* **What you have to do**:
Each line between the one holding "letter-spacing: 0.1px;" and the end of the material below, both included, is to be transcribed word for word, with pictures left out.

* **Material shown**:
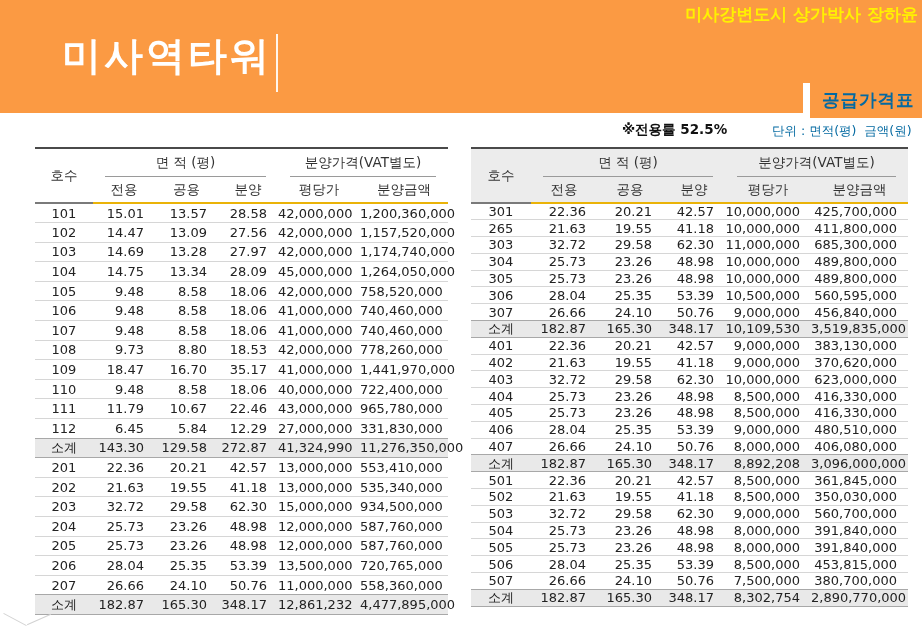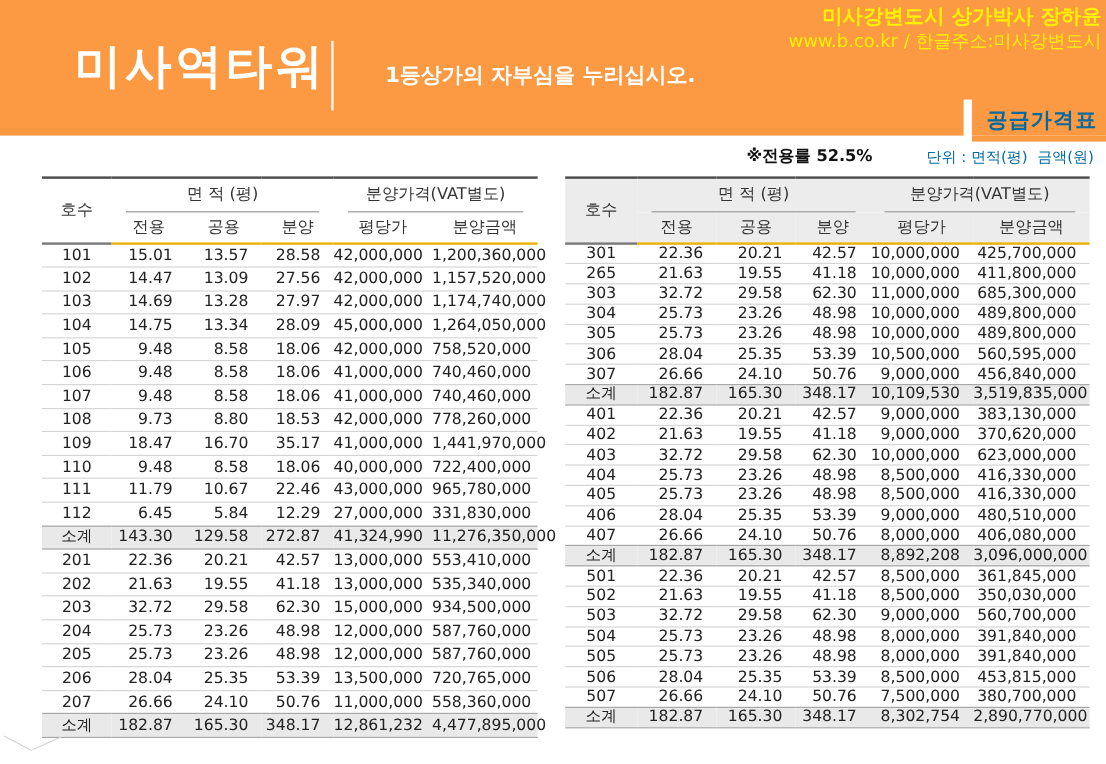--- a/index.html
+++ b/index.html
@@ -80,7 +80,6 @@
 
 <div class="contact">
   <div class="c1"><span>미사강변도시</span> <span>상가박사 장하윤</span></div>
-  <div class="c3">www.b.co.kr / 한글주소:미사강변도시</div>
 </div>
 
 <div class="badge-bar"></div>

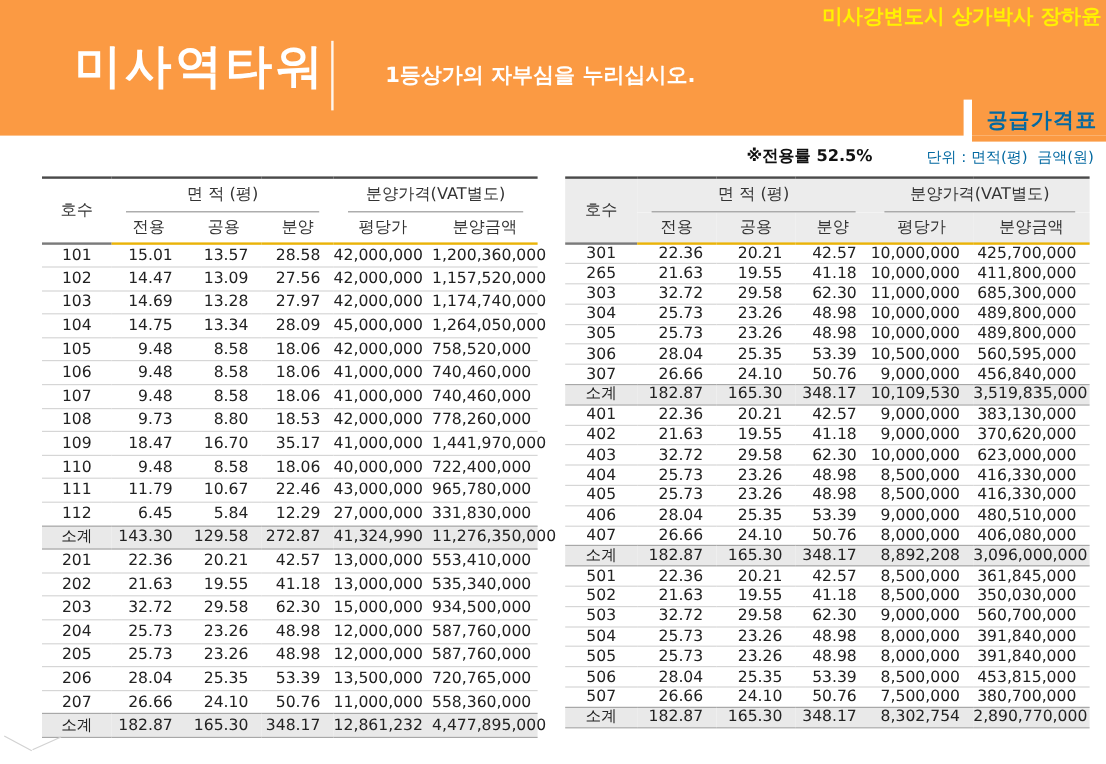--- a/index.html
+++ b/index.html
@@ -75,7 +75,6 @@
 <div class="vdiv"></div>
 
 <div class="slogan">
-  <div class="s2">1등상가의 자부심을 누리십시오.</div>
 </div>
 
 <div class="contact">

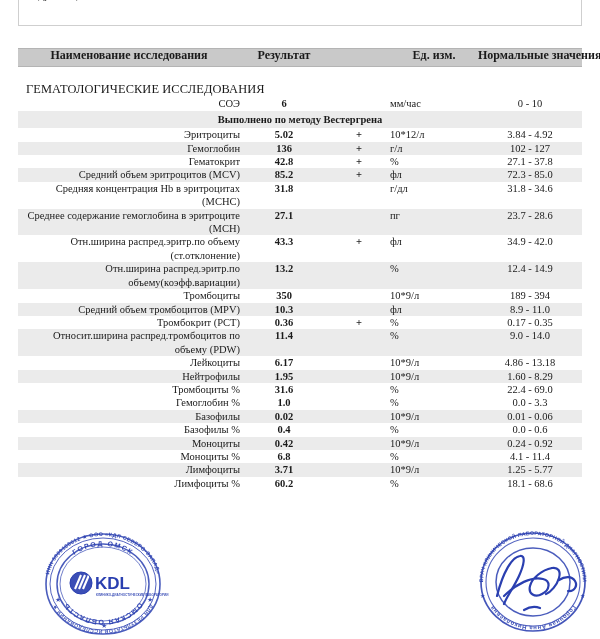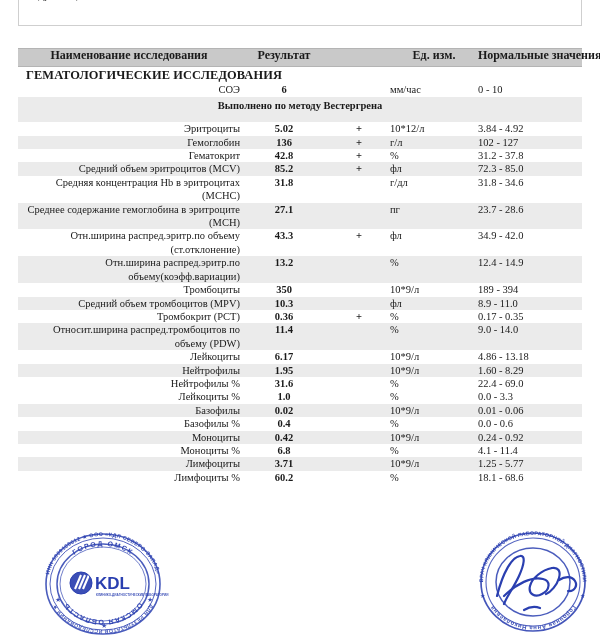--- a/index.html
+++ b/index.html
@@ -89,10 +89,10 @@
   tr.shaded td { background: #ebebeb; }
 
   tr.section-row td {
-    font-weight: bold;
+    font-weight: normal;
     font-size: 12.4px;
     letter-spacing: 0.1px;
-    padding-top: 2px;
+    padding-top: 16px;
     padding-bottom: 1px;
     padding-left: 8px;
   }

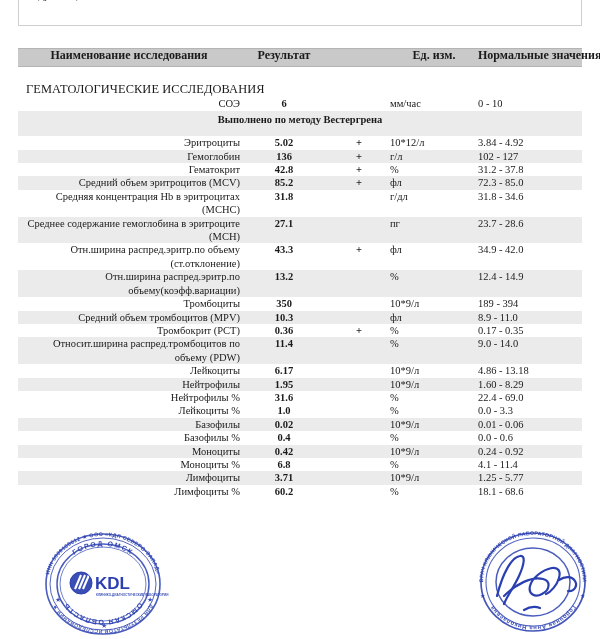--- a/index.html
+++ b/index.html
@@ -84,7 +84,7 @@
   td.c-result { text-align: center; font-weight: bold; }
   td.c-flag   { text-align: center; font-weight: bold; }
   td.c-unit   { text-align: left; }
-  td.c-norm   { text-align: left; }
+  td.c-norm   { text-align: center; }
 
   tr.shaded td { background: #ebebeb; }
 

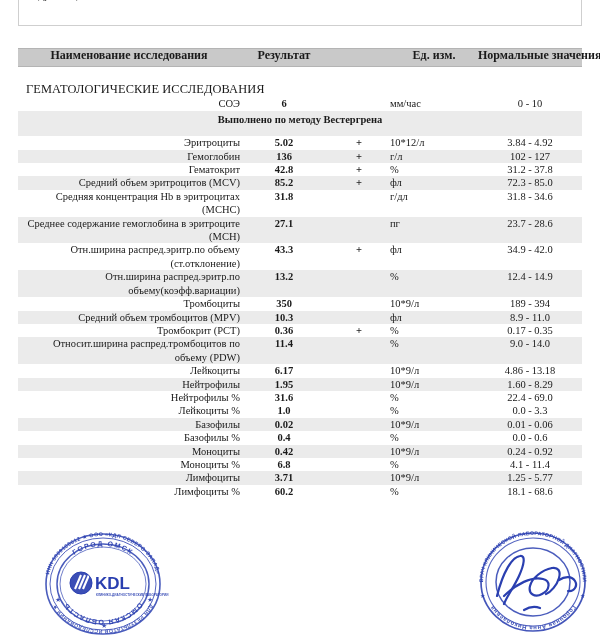--- a/index.html
+++ b/index.html
@@ -100,7 +100,7 @@
     font-weight: bold;
     text-align: center;
     padding-top: 2px;
-    padding-bottom: 10px;
+    padding-bottom: 2px;
   }
 
   

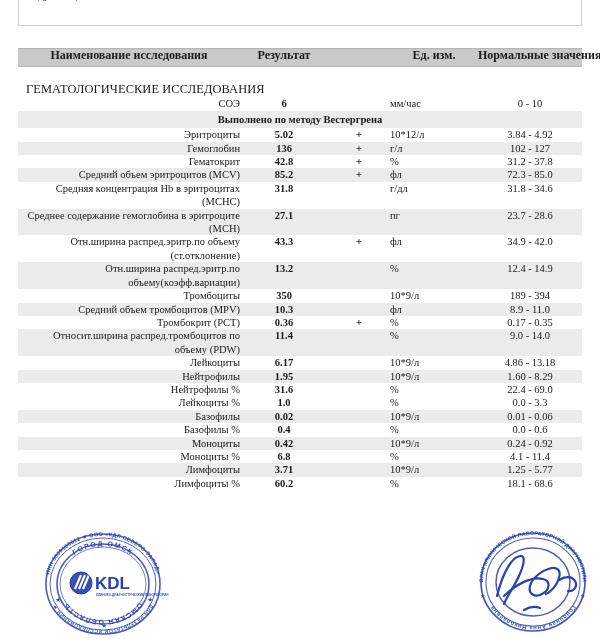--- a/index.html
+++ b/index.html
@@ -172,7 +172,7 @@
         <td class="c-result">42.8</td>
         <td class="c-flag">+</td>
         <td class="c-unit">%</td>
-        <td class="c-norm">31.2 - 37.8</td>
+        <td class="c-norm">27.1 - 37.8</td>
       </tr>
       <tr class="shaded">
         <td class="c-name">Средний объем эритроцитов (MCV)</td>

* **Output of the task**:
     letter-spacing: 0.1px;
-    padding-top: 2px;
+    padding-top: 16px;
     padding-bottom: 1px;
     padding-left: 8px;
   }

--- a/index.html
+++ b/index.html
@@ -84,7 +84,7 @@
   td.c-result { text-align: center; font-weight: bold; }
   td.c-flag   { text-align: center; font-weight: bold; }
   td.c-unit   { text-align: left; }
-  td.c-norm   { text-align: left; }
+  td.c-norm   { text-align: center; }
 
   tr.shaded td { background: #ebebeb; }
 

--- a/index.html
+++ b/index.html
@@ -100,7 +100,7 @@
     font-weight: bold;
     text-align: center;
     padding-top: 2px;
-    padding-bottom: 10px;
+    padding-bottom: 2px;
   }
 
   

--- a/index.html
+++ b/index.html
@@ -172,7 +172,7 @@
         <td class="c-result">42.8</td>
         <td class="c-flag">+</td>
         <td class="c-unit">%</td>
-        <td class="c-norm">31.2 - 37.8</td>
+        <td class="c-norm">27.1 - 37.8</td>
       </tr>
       <tr class="shaded">
         <td class="c-name">Средний объем эритроцитов (MCV)</td>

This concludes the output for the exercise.